Die zahlreichen Chile-Komitees schlossen sich auf internationaler Ebene zusammen und es entstanden große Netzwerke zur Unterstützung von Chilen:innen, die vor der Repression flohen. Die im Juni 1973 gegründeten deutschsprachigen Chile-Nachrichten erzielten Ende des Jahres eine Auflage von 6.000. Sie dienten als Dokumentations- und Informationsorgan der Solidaritätsbewegung. 1977 in Lateinamerika-Nachrichten umbenannt, erscheinen sie bis heute.

Die Solidarität reichte weit ins linksbürgerliche Lager hinein. So gründete die Hans-Böckler-Stiftung des DGB ihren bis heute existierenden internationalen Solidaritätsfonds zur Unterstützung fliehender Chilen:innen und setzte ihre Kontakte zum deutschen Kapital ein, um Flüchtlingen Stellen zu verschaffen. Beide deutsche Staaten wurden zu beliebten Exilländern – die Bundesre­publik aufgrund der gut vernetzten Solidaritätsbewegung und der relativ großen Freiheiten; die DDR war gerade für viele Kommunisten naheliegend, über die KP Chiles gab es gute Kontakte, unmittelbar nach dem Putsch begann die DDR, Chilenen aufzunehmen.

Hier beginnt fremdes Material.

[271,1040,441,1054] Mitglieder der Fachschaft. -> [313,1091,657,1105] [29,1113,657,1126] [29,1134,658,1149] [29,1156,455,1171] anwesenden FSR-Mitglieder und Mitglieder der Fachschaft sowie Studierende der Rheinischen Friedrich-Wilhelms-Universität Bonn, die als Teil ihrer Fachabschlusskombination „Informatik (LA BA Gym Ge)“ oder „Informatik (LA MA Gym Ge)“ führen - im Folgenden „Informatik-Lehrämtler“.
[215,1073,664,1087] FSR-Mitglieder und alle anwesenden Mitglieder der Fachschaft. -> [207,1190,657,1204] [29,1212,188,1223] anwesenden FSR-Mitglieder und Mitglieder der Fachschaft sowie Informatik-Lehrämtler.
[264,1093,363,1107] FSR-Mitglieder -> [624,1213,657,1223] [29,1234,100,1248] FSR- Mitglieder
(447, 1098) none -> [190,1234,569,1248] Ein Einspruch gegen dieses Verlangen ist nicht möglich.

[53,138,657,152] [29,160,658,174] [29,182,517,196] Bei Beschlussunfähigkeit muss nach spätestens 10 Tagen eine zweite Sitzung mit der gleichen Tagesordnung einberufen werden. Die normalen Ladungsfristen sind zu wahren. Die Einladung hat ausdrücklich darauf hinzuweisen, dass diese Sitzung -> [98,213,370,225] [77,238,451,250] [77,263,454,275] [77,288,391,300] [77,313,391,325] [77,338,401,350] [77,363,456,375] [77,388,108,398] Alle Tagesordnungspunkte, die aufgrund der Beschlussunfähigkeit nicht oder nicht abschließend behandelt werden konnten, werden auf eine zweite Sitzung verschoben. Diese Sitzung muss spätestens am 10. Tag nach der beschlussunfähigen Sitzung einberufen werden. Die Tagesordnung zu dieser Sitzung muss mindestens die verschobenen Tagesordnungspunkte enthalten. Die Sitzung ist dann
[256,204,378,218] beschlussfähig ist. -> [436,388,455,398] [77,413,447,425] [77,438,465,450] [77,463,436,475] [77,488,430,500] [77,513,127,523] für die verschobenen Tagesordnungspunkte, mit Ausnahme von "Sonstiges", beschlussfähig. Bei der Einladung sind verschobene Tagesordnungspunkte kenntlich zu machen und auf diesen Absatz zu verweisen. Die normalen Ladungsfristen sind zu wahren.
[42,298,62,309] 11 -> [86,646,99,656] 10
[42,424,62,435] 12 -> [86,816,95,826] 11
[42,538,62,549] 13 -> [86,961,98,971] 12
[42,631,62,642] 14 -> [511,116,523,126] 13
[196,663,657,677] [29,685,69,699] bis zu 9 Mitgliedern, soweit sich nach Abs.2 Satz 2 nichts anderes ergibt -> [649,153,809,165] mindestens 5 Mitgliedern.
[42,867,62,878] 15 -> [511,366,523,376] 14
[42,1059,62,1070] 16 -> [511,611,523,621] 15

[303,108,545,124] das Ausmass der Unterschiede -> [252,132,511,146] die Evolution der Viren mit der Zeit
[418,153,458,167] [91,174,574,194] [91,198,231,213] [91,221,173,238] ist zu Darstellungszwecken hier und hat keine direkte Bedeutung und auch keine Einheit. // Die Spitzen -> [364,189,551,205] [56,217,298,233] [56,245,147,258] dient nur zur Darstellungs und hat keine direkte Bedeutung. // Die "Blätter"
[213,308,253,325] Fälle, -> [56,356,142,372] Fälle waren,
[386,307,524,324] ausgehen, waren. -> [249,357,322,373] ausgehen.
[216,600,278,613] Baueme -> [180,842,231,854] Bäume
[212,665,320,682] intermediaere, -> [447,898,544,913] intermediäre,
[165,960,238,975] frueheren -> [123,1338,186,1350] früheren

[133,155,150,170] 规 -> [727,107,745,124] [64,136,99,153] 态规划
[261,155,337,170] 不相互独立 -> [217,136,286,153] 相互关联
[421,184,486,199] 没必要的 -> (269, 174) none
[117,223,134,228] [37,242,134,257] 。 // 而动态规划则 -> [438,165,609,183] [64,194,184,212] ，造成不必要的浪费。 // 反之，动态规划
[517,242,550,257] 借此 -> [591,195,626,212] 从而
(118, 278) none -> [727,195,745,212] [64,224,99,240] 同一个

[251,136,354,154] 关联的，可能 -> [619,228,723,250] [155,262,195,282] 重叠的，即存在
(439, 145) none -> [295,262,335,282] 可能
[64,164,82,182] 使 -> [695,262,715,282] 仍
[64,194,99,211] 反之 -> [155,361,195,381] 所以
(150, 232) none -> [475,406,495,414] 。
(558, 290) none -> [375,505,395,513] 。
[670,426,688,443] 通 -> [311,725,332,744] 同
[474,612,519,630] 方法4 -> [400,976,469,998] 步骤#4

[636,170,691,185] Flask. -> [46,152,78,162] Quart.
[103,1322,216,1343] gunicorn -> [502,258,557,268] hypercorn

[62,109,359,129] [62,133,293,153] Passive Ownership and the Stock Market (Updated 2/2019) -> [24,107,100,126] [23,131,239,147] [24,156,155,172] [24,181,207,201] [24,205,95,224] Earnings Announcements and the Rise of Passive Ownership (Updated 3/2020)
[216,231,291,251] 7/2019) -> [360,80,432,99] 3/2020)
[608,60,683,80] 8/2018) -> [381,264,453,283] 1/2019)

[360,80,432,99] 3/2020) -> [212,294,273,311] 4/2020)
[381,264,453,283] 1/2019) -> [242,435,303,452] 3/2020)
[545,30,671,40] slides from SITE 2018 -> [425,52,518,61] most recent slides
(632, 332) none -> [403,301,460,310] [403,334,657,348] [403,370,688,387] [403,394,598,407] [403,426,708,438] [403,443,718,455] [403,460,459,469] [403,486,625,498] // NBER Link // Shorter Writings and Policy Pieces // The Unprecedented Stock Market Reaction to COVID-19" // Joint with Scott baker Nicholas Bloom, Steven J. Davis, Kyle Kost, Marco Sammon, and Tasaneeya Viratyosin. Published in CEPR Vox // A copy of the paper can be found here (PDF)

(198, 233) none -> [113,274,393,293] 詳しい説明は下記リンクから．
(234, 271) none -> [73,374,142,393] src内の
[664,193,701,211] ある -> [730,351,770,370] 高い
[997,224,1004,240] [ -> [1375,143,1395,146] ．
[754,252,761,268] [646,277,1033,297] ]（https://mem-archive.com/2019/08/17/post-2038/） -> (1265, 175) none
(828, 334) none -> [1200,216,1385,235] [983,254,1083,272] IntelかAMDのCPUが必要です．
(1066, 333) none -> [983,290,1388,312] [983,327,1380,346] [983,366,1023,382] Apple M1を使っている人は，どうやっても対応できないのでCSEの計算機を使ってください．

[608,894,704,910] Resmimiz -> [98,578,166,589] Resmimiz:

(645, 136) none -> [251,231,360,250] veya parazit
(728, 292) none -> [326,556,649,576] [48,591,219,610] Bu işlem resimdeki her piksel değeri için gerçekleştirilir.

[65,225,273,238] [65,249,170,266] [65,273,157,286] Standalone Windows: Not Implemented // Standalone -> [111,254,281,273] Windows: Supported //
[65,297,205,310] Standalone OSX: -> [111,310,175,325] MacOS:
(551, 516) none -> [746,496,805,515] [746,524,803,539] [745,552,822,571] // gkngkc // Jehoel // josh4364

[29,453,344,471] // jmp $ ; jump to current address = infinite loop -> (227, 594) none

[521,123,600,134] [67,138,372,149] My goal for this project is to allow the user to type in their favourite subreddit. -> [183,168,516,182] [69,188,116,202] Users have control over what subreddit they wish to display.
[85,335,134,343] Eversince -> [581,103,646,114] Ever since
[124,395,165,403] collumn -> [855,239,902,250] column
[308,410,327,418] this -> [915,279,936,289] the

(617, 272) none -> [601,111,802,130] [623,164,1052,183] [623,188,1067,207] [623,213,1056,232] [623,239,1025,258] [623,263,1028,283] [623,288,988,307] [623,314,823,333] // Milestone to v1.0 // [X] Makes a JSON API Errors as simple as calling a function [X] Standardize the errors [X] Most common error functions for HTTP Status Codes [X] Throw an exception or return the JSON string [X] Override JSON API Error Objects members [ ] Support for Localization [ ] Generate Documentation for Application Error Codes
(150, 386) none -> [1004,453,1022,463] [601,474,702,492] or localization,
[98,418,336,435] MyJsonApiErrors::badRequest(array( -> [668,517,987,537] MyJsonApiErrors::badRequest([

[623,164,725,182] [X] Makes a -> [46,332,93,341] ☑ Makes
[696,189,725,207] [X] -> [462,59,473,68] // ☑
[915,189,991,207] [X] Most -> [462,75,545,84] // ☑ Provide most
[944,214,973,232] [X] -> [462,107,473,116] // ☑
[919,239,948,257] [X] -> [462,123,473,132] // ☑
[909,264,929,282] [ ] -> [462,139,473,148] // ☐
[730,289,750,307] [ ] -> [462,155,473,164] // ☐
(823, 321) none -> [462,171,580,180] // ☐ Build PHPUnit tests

Freilich gab es auch Vorbehalte. In der BRD fürchteten sich Politiker vor dem Import von »Berufsrevolutionären«, in der DDR wollte man den Exilanten nicht allzu offen zeigen, wie das Leben im Sozialismus tatsächlich aussah, und ließ sie bespitzeln – eine Erfahrung, die der Schriftsteller Carlos Cerda später in seinem Buch »Morir en Berlín« (deutscher Titel: »Santiago – Berlin, einfach«) verarbeitete, woraufhin ihm chilenische Genossen Undankbarkeit gegenüber dem Gastland vorwarfen.

Auch nach dem Abflauen der Repression in Chile Ende der Siebziger blieb die Solidaritätsbewegung aktiv, und mit der Machtübernahme der Sandinisten in Nicaragua 1979 ergab sich ein neues Objekt der Hoffnung. Die Chile-Solidarität markiert ohne Zweifel die Geburtsstunde der Lateinamerika-Solidarität in Deutschland, auch wenn bereits zuvor in der Studentenbewegung das Interesse an Lateinamerika stark ausgeprägt war.

Nach der Demokratisierung Lateinamerikas in den achtziger und neunziger Jahren und dem Ende des Kalten Krieges infolge des Zusammenbruchs des Realsozialismus hat sie stark an Bedeutung verloren. Doch als zentrale Erfahrung vieler Linker hat sie Spuren hinterlassen – das weiß jeder, der als Kind schon Lieder von Víctor Jara hörte.